----- Text section

Results and discussions

Sugar and tannin contents create problems for the interactions between the lignocellulosic fibers and polymers. Hence, prior to starting the composite fabrication process, the sugar and tannin content test was carried out. The sugar content of the lignocellulosic fiber was 0.3% and the tannin content 0.25%, which are within the tolerable limits (0.4% tannin content and 0.5% sugar content (Tibor L. Alpar- Éva Selmeczi 2012; K. Hasan et al. 2020a, b)). The densities of the produced panels were 641.3 (42.59), 644.9 (20.1), 644.9 (20), 656.7 (20.9), and 739.8 (20.1) kg/m3 for panels LE1 through LE5, respectively, whereas the nominal density was 730 kg/m3 (taken into consideration during recipe formulation). The respective thicknesses of the boards were 9.8 (0.04), 10.2 (0.15), 10.0 (0.08), 9.7 (0.11), and 9.79 (0.01) mm, whereas the nominal thickness was 10 mm (Table 2). The variations in thicknesses and densities were possibly caused by manual operations ranging from material measurements according to recipe calculation to composite fabrication and sample preparation for testing the products. However, the variation in density has an increasing pattern with the increase in carbon fibers in the composite system. It may be that lignocellulosic fibers are bulkier compared to carbon fibers; hence, the process loss was higher.

----------
----- Data listing

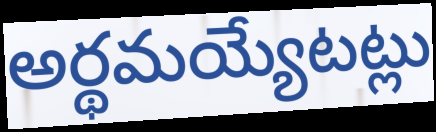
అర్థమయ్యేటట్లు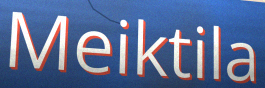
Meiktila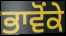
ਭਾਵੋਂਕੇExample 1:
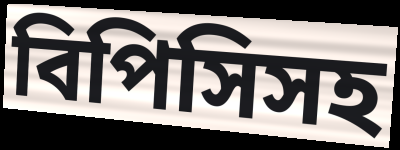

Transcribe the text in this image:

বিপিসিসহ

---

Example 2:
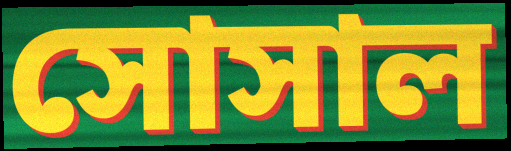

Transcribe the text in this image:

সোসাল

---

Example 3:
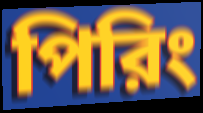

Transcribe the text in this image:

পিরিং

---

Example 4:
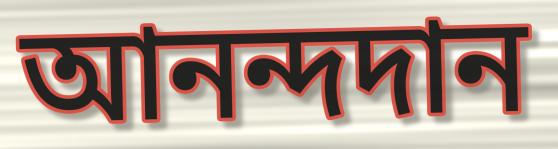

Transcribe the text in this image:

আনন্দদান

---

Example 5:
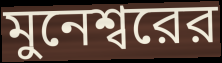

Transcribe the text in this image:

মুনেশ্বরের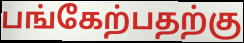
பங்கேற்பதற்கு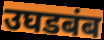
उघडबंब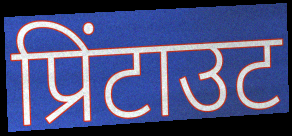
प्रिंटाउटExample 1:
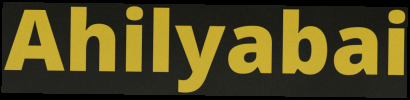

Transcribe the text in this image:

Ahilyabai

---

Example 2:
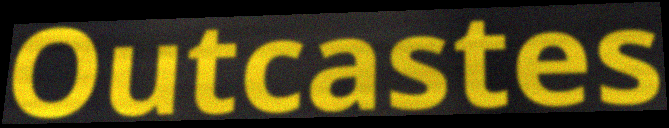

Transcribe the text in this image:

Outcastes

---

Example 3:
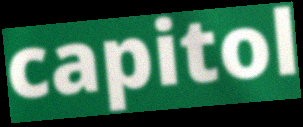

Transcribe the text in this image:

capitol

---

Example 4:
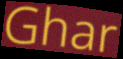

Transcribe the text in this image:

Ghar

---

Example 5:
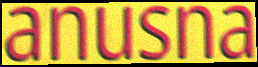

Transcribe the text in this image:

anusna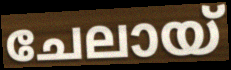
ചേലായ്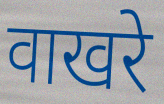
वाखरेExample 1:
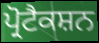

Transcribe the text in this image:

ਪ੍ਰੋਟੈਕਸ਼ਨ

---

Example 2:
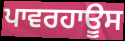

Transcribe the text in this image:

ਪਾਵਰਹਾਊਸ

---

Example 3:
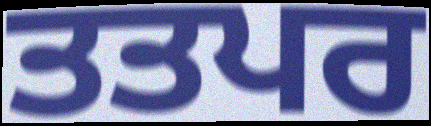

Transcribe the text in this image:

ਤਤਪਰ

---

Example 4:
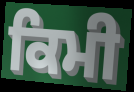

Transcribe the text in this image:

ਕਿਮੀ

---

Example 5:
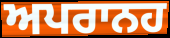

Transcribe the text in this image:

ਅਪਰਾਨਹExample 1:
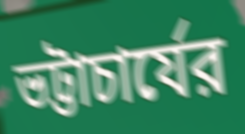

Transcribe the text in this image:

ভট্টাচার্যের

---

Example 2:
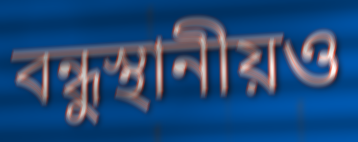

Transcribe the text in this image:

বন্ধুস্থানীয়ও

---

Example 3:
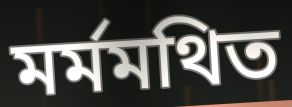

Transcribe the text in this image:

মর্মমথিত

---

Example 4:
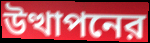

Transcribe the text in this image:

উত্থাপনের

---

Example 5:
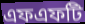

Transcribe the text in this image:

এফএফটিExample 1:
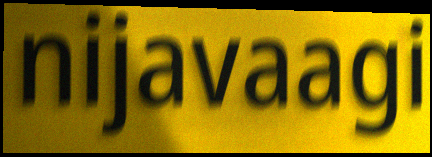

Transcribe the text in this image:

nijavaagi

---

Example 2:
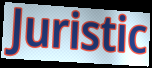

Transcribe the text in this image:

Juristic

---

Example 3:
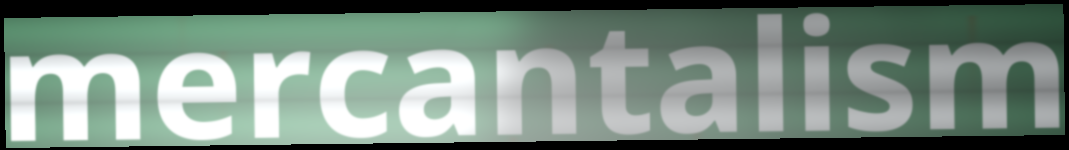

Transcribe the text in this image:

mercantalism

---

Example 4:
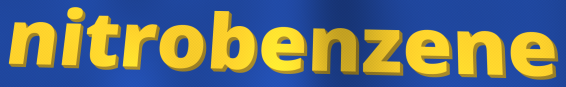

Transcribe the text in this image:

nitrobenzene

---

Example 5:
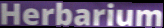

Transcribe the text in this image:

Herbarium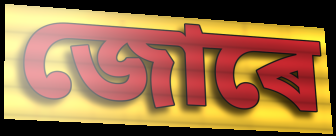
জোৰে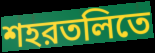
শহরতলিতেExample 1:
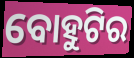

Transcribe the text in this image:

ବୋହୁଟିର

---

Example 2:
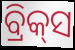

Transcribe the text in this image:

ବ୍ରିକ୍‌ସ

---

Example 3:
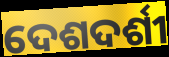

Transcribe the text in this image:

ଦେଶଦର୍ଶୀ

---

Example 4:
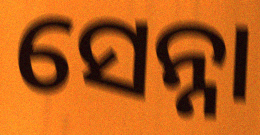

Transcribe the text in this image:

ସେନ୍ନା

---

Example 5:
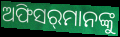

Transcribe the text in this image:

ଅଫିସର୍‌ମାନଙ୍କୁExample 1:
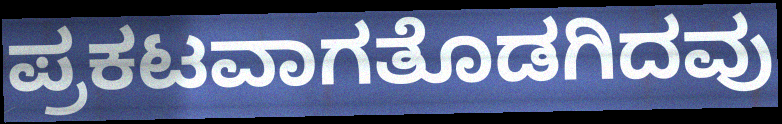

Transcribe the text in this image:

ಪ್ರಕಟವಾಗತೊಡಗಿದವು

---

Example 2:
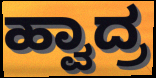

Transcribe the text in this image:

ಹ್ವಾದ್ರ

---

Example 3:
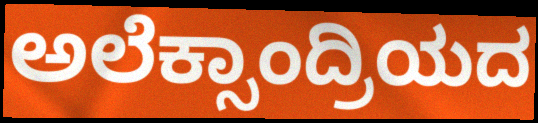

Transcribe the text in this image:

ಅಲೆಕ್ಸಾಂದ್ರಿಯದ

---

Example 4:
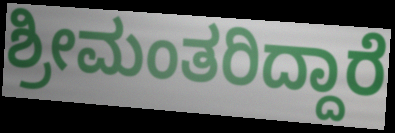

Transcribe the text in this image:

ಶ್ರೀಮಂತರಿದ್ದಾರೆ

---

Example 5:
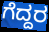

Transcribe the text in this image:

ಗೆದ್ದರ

----------

Answer these questions from the results section:
1. What sugar content did the test find in the lignocellulosic fiber?
2. What nominal density was used when formulating the recipe?
3. What was the nominal thickness of the boards?

1. 0.3%
2. 730 kg/m3
3. 10 mm